# Übungstext:

Haus des Jugendrechts in Trier-West eingeweiht

Haus des Jugendrechts in Trier-West eingeweiht

Polizei, Staatsanwaltschaft und soziale Einrichtungen nutzen ab sofort ein für fünf Millionen Euro renoviertes Gebäude in Trier-West als Haus des Jugendrechts.

Triers Oberbürgermeister Klaus Jensen dankte vor 200 Gästen allen, die zum Gelingen des Gemeinschaftsprojekts beigetragen hatten. Die Landesregierung entsandte gleich zwei Vertreter: Innenminister Roger Lewentz äußerte sich zuversichtlich, dass sich die "Erfolgsstory" der bisherigen Häuser des Jugendrechts in Ludwigshafen, Mainz und Kaiserslautern in Trier fortsetze. Justizminister Jochen Hartloff stellte fest: "Wegsperren allein hilft nicht. Es ist unser Anliegen, dass betroffene Jugendliche nicht alleingelassen, sondern begleitet werden."
Pater Reinhard Büker weihte das ehemalige Gebäude der Gneisenaukaserne ein und übergab ein Metallkreuz, das Bewohner des Jugendhilfezentrums Helenenberg angefertigt hatten. Die kurzen Wege unter einem Dach nutzen folgende Beteiligte: Landespolizei, Bundespolizei, Staatsanwaltschaft, Jugendgerichtshilfen der Stadt Trier und den Kreises Trier-Saarburg, Jugendhilfezentrum Don Bosco, Verein Starthilfe.

# Auszüge der Einträge:
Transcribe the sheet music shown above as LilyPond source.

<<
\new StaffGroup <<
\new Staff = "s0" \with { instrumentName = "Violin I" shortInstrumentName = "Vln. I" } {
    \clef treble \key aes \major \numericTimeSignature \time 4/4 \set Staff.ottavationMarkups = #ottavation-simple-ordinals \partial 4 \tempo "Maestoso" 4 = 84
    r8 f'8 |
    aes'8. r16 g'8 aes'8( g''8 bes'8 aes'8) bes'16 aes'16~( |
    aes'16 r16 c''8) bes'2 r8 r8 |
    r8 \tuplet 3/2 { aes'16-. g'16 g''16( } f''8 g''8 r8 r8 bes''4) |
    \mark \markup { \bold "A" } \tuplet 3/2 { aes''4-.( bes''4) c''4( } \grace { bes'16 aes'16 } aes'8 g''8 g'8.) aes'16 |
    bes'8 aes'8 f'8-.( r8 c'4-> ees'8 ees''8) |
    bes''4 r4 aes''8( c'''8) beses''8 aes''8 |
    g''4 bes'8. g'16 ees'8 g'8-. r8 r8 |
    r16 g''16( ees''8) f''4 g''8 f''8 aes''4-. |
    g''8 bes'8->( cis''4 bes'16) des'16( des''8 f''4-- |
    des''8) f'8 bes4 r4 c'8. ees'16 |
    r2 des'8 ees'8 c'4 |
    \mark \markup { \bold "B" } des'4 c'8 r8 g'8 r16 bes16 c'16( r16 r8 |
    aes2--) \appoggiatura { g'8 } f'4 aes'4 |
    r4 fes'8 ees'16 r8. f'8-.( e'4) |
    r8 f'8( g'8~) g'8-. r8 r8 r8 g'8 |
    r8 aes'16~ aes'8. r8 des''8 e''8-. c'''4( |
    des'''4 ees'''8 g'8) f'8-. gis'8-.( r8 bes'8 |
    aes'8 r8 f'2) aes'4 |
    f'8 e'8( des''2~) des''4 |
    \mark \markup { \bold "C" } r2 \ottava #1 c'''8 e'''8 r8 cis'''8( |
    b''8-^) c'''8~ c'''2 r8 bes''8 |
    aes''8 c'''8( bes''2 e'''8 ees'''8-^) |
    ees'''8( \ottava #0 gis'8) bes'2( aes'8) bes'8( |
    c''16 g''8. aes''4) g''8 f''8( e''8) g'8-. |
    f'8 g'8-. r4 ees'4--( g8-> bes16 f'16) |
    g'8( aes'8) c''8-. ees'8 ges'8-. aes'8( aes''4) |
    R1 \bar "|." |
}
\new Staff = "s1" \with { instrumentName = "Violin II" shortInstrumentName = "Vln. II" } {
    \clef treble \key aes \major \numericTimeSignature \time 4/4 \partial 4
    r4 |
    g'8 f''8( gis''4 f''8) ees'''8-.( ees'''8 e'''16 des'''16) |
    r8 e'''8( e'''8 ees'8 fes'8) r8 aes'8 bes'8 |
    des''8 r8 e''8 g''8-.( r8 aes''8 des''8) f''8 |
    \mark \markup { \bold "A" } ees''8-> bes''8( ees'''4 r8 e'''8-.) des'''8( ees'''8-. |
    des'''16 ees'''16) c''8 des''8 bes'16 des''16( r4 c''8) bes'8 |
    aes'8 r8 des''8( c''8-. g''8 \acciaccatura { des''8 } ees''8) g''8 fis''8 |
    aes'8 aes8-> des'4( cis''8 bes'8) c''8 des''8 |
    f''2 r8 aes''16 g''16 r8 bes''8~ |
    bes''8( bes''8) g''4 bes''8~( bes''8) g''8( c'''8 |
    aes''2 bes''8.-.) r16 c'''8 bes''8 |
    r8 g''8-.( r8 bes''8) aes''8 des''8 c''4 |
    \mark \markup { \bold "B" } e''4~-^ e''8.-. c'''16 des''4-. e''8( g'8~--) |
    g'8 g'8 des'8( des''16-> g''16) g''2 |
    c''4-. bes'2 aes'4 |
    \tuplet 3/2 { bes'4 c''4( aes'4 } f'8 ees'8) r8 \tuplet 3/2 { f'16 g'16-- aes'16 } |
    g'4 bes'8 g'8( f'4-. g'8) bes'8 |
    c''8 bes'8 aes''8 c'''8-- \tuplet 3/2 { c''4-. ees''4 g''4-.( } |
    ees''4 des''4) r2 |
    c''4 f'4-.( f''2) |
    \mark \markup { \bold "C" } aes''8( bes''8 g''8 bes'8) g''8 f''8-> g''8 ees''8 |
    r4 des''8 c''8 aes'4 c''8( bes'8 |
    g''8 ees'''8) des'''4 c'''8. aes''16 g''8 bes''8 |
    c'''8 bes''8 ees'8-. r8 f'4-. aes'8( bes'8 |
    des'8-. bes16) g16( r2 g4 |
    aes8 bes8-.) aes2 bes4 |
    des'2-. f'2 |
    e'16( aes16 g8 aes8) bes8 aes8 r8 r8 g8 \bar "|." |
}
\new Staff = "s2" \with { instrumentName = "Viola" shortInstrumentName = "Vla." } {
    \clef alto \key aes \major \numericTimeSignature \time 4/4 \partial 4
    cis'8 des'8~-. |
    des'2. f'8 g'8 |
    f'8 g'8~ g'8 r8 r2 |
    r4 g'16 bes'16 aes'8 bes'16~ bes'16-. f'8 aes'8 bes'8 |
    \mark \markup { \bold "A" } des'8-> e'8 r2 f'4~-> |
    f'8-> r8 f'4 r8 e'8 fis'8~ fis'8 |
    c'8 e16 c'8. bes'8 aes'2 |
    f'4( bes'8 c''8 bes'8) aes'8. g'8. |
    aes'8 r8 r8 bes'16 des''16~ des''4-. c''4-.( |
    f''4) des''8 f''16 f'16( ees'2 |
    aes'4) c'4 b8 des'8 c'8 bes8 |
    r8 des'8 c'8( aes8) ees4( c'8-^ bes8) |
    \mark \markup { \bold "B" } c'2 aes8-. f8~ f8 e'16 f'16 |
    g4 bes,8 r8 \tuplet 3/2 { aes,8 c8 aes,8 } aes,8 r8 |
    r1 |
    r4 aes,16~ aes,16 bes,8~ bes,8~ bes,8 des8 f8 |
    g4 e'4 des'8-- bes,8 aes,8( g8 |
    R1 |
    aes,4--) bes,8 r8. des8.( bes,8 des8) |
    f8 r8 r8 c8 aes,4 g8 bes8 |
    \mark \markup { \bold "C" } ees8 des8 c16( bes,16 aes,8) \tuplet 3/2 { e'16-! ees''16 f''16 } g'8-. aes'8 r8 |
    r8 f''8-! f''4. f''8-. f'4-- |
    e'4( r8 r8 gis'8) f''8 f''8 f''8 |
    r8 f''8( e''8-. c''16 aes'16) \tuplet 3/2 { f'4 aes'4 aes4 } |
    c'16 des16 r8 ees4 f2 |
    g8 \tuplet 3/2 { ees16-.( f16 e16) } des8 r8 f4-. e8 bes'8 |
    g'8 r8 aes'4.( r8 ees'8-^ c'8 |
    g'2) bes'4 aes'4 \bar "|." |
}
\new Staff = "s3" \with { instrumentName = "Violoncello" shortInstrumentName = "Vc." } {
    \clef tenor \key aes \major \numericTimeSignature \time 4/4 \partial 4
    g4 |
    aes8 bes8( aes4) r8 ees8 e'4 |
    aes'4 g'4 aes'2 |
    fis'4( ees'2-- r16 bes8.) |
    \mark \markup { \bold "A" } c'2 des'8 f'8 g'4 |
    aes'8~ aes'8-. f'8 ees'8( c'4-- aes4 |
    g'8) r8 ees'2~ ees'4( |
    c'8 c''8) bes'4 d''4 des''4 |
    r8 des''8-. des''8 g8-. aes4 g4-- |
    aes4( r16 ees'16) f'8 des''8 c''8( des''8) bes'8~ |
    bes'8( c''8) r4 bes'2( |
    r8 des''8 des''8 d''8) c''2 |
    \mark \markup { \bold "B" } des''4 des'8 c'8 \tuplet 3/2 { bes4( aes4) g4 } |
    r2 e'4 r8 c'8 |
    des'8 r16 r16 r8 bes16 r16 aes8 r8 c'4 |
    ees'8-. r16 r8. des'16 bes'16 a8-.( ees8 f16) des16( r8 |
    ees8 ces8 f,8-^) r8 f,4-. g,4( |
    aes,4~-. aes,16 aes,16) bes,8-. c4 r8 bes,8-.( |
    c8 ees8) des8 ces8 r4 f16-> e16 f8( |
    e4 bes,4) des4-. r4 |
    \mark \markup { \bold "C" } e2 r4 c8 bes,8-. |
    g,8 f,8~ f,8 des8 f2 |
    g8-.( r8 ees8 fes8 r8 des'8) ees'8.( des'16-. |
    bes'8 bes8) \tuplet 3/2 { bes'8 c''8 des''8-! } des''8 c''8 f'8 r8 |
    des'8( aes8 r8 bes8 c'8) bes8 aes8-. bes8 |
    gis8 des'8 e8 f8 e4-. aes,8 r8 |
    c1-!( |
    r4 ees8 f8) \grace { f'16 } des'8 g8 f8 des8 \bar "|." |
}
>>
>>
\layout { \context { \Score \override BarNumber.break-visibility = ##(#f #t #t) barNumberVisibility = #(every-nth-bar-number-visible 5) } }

# Übungsaufgaben:
• 1. Für welchen Betrag wurde das Gebäude laut dem Text über das Haus des Jugendrechts renoviert?
• 2. Geben Sie den Text über das Haus des Jugendrechts von „Pater Reinhard Büker“ bis „Bosco, Verein Starthilfe.“ wortgetreu wieder.
Stützen Sie sich nur auf den Text über das Haus des Jugendrechts.

# Antworten nach Nummer:
• 1. Für fünf Millionen Euro.

• 2.
Pater Reinhard Büker weihte das ehemalige Gebäude der Gneisenaukaserne ein und übergab ein Metallkreuz, das Bewohner des Jugendhilfezentrums Helenenberg angefertigt hatten. Die kurzen Wege unter einem Dach nutzen folgende Beteiligte: Landespolizei, Bundespolizei, Staatsanwaltschaft, Jugendgerichtshilfen der Stadt Trier und den Kreises Trier-Saarburg, Jugendhilfezentrum Don Bosco, Verein Starthilfe.